=== Task instructions ===
1 > In the passage below on self-reported height, rewrite the paragraph beginning "Some of the effects of individual-level characteristics" as a shorter list of its main facts.
2 > Write the next part of the passage below on self-reported height, picking up after its final sentence.

Some of the effects of individual-level characteristics on self-reported height are moderated by the macro-level characteristics of countries in which survey respondents reside. While we did not find evidence that net Gini coefficient and GDP PPP capita are directly associated with misreporting of height, our results suggest that individuals' reported socio-economic status, particularly among men, is positively related to over-reporting their height in more unequal societies. Although we cannot assert what are the exact mechanisms behind this association, income inequality has been linked with mental illness, violence, imprisonment, lack of trust, and drug abuse, among other detrimental societal outcomes (Wilkinson and Pickett, 2009a, Wilkinson and Pickett, 2009b). We can speculate that in countries where income inequality is high, the intensity of social comparison between better- and worse-off individuals is also stronger (Präg et al., 2014). This in turn might imply that more advantaged individuals in the higher end of social hierarchy are likely to overestimate their height. Interestingly the effect is primarily observed among men, which suggest that there are some gender-specific mechanisms behind this association. One explanation is that in post-socialist countries (making up the majority in our sample) men were more adversely affected by social, economic, and political transformations and increasing inequality (Azarova et al., 2017; Doniec et al., 2019), which could also strengthen the role of social comparison.

=== Raw data ===

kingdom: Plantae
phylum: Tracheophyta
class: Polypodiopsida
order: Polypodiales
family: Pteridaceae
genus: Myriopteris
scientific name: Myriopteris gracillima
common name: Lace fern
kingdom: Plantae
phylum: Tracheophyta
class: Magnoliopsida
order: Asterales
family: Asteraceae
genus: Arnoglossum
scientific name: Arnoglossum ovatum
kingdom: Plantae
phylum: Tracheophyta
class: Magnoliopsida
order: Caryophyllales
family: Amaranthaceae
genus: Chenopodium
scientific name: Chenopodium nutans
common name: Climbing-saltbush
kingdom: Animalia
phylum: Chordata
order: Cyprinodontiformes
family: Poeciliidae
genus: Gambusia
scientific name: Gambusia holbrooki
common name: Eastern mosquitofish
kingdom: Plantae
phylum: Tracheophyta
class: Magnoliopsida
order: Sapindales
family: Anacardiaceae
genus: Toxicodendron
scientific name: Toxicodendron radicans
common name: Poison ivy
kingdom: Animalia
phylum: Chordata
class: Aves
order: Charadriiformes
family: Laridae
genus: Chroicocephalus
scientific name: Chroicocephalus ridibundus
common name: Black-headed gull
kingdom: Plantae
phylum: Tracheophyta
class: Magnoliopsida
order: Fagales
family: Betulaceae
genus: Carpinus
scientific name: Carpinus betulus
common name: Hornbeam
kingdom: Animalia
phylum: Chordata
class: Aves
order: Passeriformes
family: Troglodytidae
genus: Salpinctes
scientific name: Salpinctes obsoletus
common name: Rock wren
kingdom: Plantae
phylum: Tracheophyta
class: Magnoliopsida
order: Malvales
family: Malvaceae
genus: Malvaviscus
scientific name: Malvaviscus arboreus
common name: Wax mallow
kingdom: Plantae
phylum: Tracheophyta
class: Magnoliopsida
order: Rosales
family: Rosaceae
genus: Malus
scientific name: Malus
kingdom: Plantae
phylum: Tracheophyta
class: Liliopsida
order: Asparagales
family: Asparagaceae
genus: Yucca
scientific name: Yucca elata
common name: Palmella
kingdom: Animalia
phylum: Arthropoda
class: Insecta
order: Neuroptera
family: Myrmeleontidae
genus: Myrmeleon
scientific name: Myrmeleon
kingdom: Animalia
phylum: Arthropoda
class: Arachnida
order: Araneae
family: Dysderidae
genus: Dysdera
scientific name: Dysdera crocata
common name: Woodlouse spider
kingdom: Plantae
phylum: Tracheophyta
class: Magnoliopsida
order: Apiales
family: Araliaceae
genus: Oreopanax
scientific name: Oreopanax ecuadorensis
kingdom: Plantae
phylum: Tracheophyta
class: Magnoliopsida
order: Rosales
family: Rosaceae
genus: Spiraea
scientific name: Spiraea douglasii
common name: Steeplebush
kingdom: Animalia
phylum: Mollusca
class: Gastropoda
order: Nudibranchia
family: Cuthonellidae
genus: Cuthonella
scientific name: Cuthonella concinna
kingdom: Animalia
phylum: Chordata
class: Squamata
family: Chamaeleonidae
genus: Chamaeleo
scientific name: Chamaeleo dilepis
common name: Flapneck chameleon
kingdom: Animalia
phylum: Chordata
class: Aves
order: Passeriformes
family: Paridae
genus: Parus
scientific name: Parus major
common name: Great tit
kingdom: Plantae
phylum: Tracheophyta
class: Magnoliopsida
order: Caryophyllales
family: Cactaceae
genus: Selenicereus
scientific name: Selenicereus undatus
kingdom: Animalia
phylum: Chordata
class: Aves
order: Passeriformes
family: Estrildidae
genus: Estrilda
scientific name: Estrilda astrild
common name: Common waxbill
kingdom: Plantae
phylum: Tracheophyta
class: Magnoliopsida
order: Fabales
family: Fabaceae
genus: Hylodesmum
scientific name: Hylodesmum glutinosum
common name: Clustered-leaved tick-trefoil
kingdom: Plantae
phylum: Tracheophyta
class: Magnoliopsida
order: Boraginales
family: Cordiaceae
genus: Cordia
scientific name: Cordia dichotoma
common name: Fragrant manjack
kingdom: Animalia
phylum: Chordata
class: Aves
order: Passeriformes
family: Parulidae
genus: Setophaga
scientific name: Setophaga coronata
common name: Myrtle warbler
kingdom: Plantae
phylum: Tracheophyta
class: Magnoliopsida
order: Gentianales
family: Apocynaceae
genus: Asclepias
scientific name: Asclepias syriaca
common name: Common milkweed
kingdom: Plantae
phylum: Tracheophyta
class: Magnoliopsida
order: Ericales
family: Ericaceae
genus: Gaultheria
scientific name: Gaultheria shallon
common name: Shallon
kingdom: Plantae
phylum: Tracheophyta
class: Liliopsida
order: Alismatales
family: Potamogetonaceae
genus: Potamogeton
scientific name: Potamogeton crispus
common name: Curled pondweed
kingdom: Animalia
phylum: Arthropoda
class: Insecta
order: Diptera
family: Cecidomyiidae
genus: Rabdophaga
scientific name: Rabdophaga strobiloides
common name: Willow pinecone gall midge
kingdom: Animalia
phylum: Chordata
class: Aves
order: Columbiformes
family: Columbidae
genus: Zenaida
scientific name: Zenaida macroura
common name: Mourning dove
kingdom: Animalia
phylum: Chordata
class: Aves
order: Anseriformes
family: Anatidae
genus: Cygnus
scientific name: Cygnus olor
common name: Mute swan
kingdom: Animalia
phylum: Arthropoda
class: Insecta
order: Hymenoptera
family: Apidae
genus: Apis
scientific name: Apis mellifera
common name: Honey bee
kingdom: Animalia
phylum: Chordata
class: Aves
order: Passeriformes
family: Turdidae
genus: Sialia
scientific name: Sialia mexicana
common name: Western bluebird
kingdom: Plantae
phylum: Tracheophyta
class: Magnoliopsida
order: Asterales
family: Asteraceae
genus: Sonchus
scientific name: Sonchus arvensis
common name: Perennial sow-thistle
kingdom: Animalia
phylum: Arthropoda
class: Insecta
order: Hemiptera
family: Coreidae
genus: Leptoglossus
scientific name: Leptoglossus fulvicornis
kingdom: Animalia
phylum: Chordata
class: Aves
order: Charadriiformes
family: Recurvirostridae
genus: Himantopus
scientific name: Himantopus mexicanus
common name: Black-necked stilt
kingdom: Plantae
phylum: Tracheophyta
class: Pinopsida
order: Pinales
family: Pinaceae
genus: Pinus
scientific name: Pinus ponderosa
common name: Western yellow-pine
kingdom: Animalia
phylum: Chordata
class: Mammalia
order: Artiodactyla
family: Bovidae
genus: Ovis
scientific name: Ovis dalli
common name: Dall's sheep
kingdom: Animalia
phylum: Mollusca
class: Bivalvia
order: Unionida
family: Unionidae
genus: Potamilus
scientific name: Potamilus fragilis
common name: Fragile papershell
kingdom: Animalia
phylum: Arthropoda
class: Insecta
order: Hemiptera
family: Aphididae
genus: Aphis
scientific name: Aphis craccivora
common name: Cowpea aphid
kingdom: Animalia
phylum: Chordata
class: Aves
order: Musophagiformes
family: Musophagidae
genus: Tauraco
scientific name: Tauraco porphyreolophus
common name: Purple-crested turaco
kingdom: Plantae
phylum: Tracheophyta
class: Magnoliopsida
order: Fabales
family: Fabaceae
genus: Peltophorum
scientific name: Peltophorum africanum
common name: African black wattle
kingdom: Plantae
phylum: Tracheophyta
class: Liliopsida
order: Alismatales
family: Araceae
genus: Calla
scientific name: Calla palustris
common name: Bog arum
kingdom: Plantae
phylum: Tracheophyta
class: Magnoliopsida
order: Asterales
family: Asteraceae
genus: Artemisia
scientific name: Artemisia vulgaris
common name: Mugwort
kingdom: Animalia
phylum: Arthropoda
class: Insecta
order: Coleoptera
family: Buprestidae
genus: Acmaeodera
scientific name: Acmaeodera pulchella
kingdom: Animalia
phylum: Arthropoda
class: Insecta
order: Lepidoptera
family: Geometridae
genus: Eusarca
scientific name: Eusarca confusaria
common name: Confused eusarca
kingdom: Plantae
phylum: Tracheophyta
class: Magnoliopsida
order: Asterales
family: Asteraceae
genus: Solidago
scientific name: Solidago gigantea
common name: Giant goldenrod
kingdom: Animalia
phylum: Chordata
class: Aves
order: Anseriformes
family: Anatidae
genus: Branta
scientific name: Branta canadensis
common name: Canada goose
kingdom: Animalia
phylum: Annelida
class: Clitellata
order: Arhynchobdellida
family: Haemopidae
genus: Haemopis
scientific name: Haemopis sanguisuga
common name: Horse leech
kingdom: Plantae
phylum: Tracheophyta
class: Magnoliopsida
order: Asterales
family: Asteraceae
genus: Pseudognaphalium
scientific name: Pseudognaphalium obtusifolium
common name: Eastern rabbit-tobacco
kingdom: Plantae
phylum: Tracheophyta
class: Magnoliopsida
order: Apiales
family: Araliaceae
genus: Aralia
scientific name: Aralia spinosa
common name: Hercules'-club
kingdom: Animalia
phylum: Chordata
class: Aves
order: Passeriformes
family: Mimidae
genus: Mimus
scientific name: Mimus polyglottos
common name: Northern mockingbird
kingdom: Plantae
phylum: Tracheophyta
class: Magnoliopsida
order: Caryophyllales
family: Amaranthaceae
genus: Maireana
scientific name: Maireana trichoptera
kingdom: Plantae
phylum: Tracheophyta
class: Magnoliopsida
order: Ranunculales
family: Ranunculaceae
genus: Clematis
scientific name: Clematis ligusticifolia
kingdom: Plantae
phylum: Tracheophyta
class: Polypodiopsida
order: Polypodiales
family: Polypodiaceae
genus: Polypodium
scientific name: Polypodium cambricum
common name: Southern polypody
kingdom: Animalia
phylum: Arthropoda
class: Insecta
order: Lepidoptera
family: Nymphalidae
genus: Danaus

=== Your written answers ===
1 >
- Country-level characteristics moderate some of the effects that individual characteristics have on self-reported height.
- Net Gini coefficient and GDP PPP per capita showed no direct association with misreporting of height.
- In more unequal societies, higher reported socio-economic status, especially among men, is positively related to over-reporting height.
- The exact mechanisms are unknown. Income inequality has been linked with mental illness, violence, imprisonment, lack of trust, drug abuse and other harmful societal outcomes (Wilkinson and Pickett, 2009a, 2009b).
- One speculation is that high inequality intensifies social comparison between better- and worse-off individuals (Präg et al., 2014). This may lead more advantaged individuals to overestimate their height.
- The effect appears mainly among men, which points to gender-specific mechanisms.
- One explanation is that in post-socialist countries, which make up most of the sample, men were more adversely affected by social, economic and political transformations and by rising inequality (Azarova et al., 2017; Doniec et al., 2019). This could strengthen social comparison.

2 >
This study has a number of limitations which warrant cautious interpretation of the findings. First, although the pooled sample across countries is reasonably big (750 individuals), the sample sizes for individual countries are rather small, which does not allow making any generalisations regarding misreporting of height in specific countries. The goal of the study, however, was to identify the general patterns in self-reporting of height regardless of idiosyncratic country differences and the random selection of PSUs for measuring height further mitigates the problem of representation. Second, both self-reported and measured height were entered in the dataset in the same format (centimetres and millimetres), but some errors could have occurred in rounding of numbers by respondents for their self-reported height. This is partially confirmed by the distribution of height variable actually measured by survey administrators being closer to a normal distribution than that of self-reported height (see Fig. s1 in Supplementary material). Third, one of the main rationales of this study was to understand the role of self-reported height in correctly estimating BMI rates, but this task cannot be comprehensively fulfilled without analysing also the misreporting of weight. Unfortunately, LITS does not provide relevant information, but some alternative cross-national surveys which include information on individuals' actual weight can be used in future studies.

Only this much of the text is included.